26. The method according to any one of Claims 23-25, wherein soluble LRP-1 mutant bound to A.beta.is removed from said subject's body.

27. The method according to any one of Claims 23-25, wherein soluble LRP-1 mutant bound to A.beta. is inactivated such that there is reduced deposition of amyloid in said subject's body.

28. The method according to any one of Claims 23-25 further comprising detecting soluble LRP-1 mutant bound to A.beta..

29. The method according to any one of Claims 23-28, wherein A.beta. is bound in a body fluid selected from the group consisting of blood, plasma, serum, interstitial fluid (ISF), and cerebrospinal fluid (CSF).

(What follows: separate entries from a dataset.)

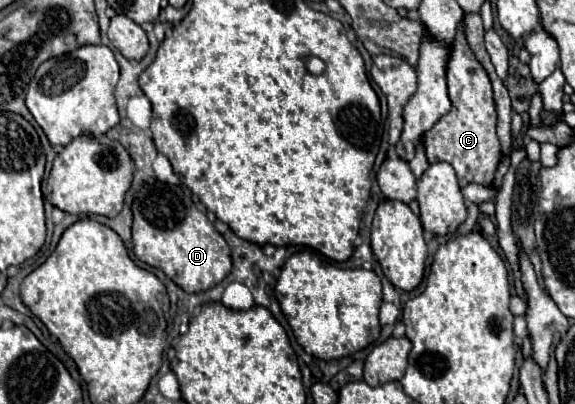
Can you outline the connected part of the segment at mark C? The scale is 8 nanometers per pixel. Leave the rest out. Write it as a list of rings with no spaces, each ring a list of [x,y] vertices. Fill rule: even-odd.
[[[461,20],[457,26],[455,40],[449,48],[447,66],[445,66],[447,90],[451,98],[451,112],[445,114],[427,134],[425,134],[425,154],[431,164],[449,162],[455,168],[459,186],[467,186],[469,182],[477,182],[483,186],[493,186],[495,170],[501,160],[501,146],[495,132],[497,112],[493,110],[493,90],[489,76],[481,62],[471,52],[465,38],[465,22]]]

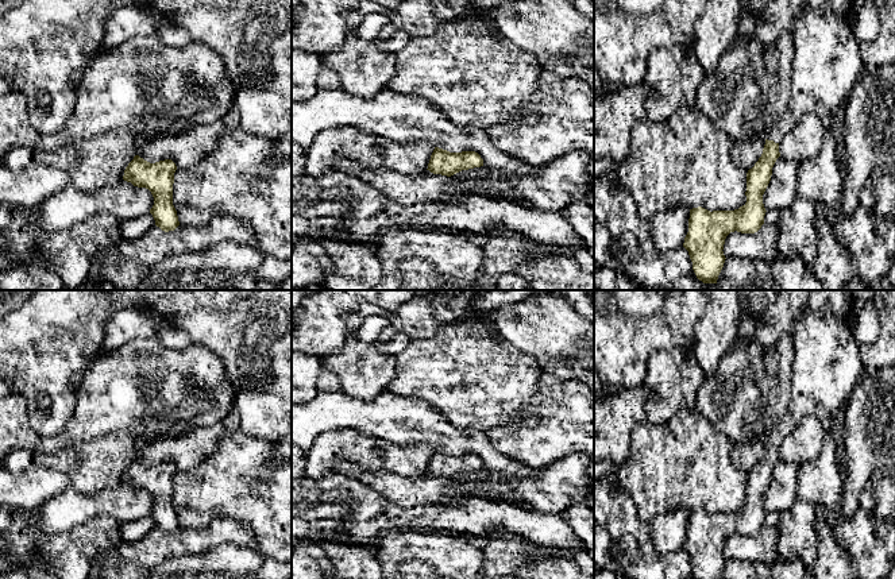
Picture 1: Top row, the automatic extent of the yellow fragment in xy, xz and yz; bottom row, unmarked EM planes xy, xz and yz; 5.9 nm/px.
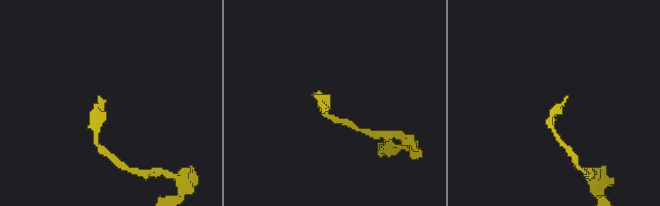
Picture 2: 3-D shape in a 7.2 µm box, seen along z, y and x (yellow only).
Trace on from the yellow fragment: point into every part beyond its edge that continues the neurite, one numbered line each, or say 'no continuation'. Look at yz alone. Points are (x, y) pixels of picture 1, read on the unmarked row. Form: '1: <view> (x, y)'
1: yz (828, 365)

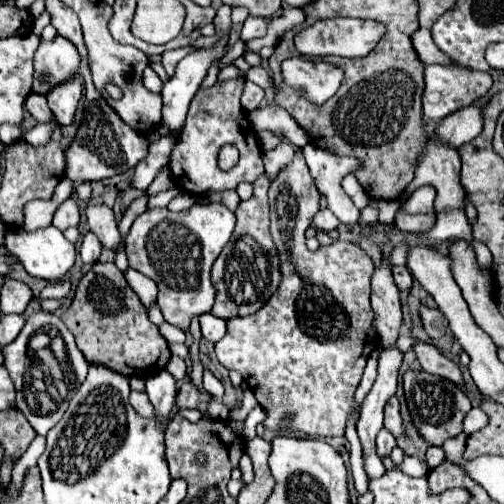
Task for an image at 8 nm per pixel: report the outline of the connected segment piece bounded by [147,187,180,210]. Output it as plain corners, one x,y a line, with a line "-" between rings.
173,187
167,191
162,191
156,195
149,196
147,209
153,209
156,207
166,207
169,202
180,193
177,187

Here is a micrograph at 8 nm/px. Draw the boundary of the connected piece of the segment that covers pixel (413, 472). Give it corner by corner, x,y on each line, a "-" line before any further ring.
405,455
403,463
401,463
401,471
407,473
407,475
411,475
411,477
425,477
429,469
427,469
427,463
425,463
423,459
407,457
407,455

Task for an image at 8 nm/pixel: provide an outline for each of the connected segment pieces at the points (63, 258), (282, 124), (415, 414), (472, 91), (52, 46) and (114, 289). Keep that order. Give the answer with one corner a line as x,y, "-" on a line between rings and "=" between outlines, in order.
21,227
17,231
7,231
5,235
5,247
21,261
25,271
33,277
47,279
47,281
59,281
75,263
75,247
69,243
63,233
57,227
45,227
37,231
23,231
=
267,106
265,108
255,109
247,113
251,126
255,133
261,131
273,131
275,134
282,135
284,139
289,140
295,147
305,147
307,145
307,135
297,127
295,120
285,109
279,106
=
409,369
403,373
403,391
409,413
413,417
413,425
417,427
423,441
441,447
447,439
457,437
461,433
461,419
471,409
471,403
461,387
453,387
453,383
437,379
435,375
425,375
423,371
=
425,65
425,91
423,91
423,117
429,123
437,123
449,113
467,107
481,99
491,89
491,75
485,71
473,71
459,65
=
59,35
53,41
41,43
33,55
33,61
35,73
31,91
37,91
41,95
45,95
49,87
61,83
61,79
69,79
79,71
77,49
=
93,263
79,281
73,303
61,319
75,335
77,347
91,365
105,365
127,377
149,379
157,375
171,357
167,341
149,321
139,295
113,263

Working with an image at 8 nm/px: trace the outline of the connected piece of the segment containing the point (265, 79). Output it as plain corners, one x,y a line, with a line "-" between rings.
251,67
247,73
245,73
245,77
249,79
249,81
253,81
253,83
257,83
259,87
271,87
271,89
275,89
275,85
273,85
273,81
271,81
271,77
269,77
269,73
263,69
263,67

30. The method according to any one of Claims 23-28, wherein A.beta. is bound in a tissue selected from the group consisting of brain and other central nervous system tissues, endothelial cells, fibroblasts, smooth muscle cells, and combinations thereof; cerebral arteries, leptomeningial vessels, and temporal arteries; preferably vascular endothelium.

31. Use of a mutant low-density lipoprotein receptor related protein-1 (LRP-1) mutant that binds to amyloid-beta (A.beta.) peptide with at least a ten-fold greater affinity than native LRP-1.

32. The use according to Claim 31 to remove A.beta. from a subject's body.

33. The use according to Claim 31 to reduce deposition of amyloid in a subject's body.

34. The use according to Claim 31 to localize A.beta. in a subject's body.

35. The use according to Claim 31 to prevent deposition of A.beta. as amyloid in a subject's body.